Orphaned and left homeless, Nyo Mynt described how his entire family were washed away in floods that turned his village into a cemetery.
The 16-year-old talks of seeing countless bodies floating in the river and the prevailing stench of death that has poisoned the air.
His personal tragedy was relayed to a aid worker from the charity World Vision at a displacement camp in Myaung Mya.
Nyo Mynt’s story begins on Friday May 2 as the devastating cyclone was about to hit his village near Laputta in the Irrawaddy Delta region.
The eldest of six brother and sisters, the boy recalled: “I heard there was going to be a storm. The signs were there – dark clouds and some rain.”
“We were preparing our meals when the wind blew down our little house. The water quickly flooded the surroundings.
The family decided to move to a church on higher ground in a bid to escape the torrent.
As they struggled to make it to the relative safety of the church, the family members tied themselves together with a home-made coconut rope. But it failed to withstand the force of the waters.
“At one point the rope broke, only my mother and I were joined together. The others were washed away by the tide,” Nyo said.
“I grabbed my mother with one hand with all my strength. We hit a tree that was floating adrift.
“My hand weakened because of the force then I lost my mum there.
“I was terrified and clung on to that tree the whole night. The tide submerged me many times.”
The following morning with the waters now receding, Nyo woke up alone and unable to walk.
“Pain covered my whole body,” he said.
The strength of the current had stripped the young Burmese man.

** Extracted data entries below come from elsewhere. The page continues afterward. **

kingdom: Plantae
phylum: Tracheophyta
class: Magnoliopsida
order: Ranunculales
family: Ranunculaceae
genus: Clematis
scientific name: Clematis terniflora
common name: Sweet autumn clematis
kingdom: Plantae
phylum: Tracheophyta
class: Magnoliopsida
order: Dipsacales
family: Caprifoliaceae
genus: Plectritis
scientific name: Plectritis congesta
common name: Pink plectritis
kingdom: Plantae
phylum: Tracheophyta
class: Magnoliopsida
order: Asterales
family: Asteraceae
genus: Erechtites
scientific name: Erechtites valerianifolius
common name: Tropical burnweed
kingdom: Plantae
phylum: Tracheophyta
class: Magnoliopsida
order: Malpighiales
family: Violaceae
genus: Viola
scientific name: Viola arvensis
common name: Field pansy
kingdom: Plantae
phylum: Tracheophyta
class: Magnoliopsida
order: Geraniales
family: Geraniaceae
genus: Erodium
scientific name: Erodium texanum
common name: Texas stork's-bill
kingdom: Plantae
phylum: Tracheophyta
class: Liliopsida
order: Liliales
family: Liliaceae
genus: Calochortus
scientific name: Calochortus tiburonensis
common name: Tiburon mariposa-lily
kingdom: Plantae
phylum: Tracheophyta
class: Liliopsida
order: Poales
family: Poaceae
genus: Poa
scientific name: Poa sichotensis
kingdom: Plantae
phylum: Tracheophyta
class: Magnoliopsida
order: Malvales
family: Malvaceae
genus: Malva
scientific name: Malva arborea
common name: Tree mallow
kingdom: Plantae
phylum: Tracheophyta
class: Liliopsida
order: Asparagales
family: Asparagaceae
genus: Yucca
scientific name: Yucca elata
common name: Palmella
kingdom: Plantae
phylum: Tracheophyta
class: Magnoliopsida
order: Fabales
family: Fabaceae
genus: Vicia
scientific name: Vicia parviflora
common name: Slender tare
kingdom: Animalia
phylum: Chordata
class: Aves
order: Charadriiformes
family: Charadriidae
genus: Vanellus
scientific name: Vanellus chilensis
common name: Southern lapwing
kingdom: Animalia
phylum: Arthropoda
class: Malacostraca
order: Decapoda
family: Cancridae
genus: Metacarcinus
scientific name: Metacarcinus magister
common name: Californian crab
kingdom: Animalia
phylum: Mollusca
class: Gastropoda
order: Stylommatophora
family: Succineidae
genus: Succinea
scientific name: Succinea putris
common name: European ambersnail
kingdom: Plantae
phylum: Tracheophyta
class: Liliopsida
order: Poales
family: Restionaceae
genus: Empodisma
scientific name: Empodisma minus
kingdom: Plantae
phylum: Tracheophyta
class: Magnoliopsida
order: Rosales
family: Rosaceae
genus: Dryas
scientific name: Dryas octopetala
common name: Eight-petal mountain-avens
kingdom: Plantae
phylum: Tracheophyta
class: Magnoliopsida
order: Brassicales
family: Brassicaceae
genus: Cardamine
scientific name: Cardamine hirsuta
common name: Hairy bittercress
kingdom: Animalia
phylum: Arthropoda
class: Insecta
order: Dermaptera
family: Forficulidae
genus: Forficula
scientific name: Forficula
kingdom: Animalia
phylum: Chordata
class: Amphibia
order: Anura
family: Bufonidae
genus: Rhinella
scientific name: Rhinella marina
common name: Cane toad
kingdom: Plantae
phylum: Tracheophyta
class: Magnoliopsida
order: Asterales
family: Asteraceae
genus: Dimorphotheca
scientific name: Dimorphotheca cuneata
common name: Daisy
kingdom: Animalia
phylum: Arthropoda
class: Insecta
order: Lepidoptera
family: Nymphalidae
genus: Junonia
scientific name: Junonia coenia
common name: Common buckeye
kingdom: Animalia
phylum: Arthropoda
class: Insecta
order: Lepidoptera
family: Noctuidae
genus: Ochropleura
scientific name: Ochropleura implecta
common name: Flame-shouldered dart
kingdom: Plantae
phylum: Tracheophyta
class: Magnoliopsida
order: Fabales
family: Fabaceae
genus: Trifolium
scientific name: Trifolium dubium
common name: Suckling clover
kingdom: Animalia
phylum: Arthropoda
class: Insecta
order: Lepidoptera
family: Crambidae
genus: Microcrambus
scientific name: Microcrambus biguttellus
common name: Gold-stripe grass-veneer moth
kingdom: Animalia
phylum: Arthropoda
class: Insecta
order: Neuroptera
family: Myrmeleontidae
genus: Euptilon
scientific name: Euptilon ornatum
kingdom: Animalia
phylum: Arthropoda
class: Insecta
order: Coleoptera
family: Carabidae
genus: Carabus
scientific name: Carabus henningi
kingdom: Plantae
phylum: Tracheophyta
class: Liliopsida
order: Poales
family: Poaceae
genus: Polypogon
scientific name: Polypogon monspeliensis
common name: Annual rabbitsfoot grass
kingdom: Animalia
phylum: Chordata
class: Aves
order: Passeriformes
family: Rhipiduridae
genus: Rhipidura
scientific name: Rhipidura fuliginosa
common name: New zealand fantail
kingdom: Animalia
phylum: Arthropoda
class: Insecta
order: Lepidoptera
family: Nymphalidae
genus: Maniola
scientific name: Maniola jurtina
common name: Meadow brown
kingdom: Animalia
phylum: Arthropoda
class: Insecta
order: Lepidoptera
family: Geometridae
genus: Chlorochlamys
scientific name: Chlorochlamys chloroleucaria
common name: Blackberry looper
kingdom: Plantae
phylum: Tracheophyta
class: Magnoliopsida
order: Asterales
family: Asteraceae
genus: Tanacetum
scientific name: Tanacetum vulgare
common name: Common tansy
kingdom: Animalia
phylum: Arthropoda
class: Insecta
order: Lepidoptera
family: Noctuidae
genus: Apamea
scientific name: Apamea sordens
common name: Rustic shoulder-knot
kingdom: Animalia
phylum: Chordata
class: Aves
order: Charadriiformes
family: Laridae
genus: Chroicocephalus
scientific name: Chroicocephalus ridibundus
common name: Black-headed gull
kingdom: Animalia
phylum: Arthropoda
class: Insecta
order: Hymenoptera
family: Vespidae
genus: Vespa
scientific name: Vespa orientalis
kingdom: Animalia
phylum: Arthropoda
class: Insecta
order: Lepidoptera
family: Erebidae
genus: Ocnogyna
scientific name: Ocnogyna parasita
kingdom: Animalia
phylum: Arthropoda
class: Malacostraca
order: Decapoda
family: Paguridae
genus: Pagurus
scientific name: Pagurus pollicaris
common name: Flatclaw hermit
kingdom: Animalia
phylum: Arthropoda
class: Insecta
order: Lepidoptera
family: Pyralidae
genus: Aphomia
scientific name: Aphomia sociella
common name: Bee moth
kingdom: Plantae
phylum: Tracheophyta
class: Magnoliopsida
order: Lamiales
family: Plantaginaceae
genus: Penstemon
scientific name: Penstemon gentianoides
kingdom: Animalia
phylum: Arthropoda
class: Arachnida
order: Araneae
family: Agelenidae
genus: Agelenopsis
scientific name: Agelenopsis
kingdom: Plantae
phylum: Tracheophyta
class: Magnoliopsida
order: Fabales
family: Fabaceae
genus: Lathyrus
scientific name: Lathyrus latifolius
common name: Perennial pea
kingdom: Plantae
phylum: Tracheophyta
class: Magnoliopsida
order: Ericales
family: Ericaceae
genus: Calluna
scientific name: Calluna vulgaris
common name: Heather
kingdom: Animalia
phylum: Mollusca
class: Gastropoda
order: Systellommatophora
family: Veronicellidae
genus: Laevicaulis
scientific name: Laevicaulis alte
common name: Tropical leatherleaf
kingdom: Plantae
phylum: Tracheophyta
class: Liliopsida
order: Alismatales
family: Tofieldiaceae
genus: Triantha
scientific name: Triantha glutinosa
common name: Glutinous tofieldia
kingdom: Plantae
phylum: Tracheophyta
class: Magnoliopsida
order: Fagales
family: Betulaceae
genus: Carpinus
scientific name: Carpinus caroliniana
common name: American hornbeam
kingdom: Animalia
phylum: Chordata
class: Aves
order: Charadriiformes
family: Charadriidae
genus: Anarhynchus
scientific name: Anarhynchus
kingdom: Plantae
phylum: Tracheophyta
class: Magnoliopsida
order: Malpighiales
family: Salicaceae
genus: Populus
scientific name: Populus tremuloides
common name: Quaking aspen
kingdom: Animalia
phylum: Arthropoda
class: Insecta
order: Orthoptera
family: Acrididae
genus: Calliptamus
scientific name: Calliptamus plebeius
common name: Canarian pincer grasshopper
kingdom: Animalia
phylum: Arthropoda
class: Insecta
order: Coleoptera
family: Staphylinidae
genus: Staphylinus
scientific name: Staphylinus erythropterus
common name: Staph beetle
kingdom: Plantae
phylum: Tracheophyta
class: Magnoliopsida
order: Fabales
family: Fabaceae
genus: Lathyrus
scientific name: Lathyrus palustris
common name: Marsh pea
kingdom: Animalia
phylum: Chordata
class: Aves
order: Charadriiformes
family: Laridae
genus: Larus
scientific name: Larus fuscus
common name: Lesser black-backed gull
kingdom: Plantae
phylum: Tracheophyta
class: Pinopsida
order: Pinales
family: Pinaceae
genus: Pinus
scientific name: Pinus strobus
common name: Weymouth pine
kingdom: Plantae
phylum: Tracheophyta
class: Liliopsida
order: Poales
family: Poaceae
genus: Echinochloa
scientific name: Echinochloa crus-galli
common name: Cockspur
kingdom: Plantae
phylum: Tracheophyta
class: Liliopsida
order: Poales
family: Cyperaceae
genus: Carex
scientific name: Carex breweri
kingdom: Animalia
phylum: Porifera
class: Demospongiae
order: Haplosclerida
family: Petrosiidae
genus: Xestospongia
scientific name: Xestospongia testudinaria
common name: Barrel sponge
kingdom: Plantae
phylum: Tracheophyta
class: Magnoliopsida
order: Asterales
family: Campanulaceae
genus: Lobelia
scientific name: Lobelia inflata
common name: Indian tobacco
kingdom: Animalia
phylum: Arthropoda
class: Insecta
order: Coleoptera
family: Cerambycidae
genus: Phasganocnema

Naked, he rode a buffalo towards the village he had fled the night before.
“I found nothing where my house used to be,” Nyo said.
Out of a population of more than 1,000, only around a third of the village had survived.
Too weak to leave, he ate a little rice cooked in salty water with those lucky enough to survive before setting off on the Sunday to find food and shelter.
His diary reveals the horrific scenes that met survivors in the immediate aftermath of the cyclone.
“We found countless numbers of corpses floating in the rivers and also on the roads.
“The bad smell was everywhere in the air,” he said.
Eventually, after two days’ walking, Nyo arrived at the township of Laputta.
“We had nothing to eat. I went out on the streets, jostling to get boiled rice. Only stronger people got that scarce food.”
He added: “That place was a different hell from my village. We had to stay there two days.”
Nyo eventually made his way to the refugee camp at Myaung Mya on Wednesday last week, where he received his first proper meal for nearly a week.
Despite surviving the disaster, Nyo’s future remains uncertain.
He said: “I don’t want to go back to my village – it is now like a cemetery for me.”
World Vision said Nyo Mynt is typical of tens of thousands of children who lost their parents or other loved ones in Cyclone Nargis and are now living in desperate conditions.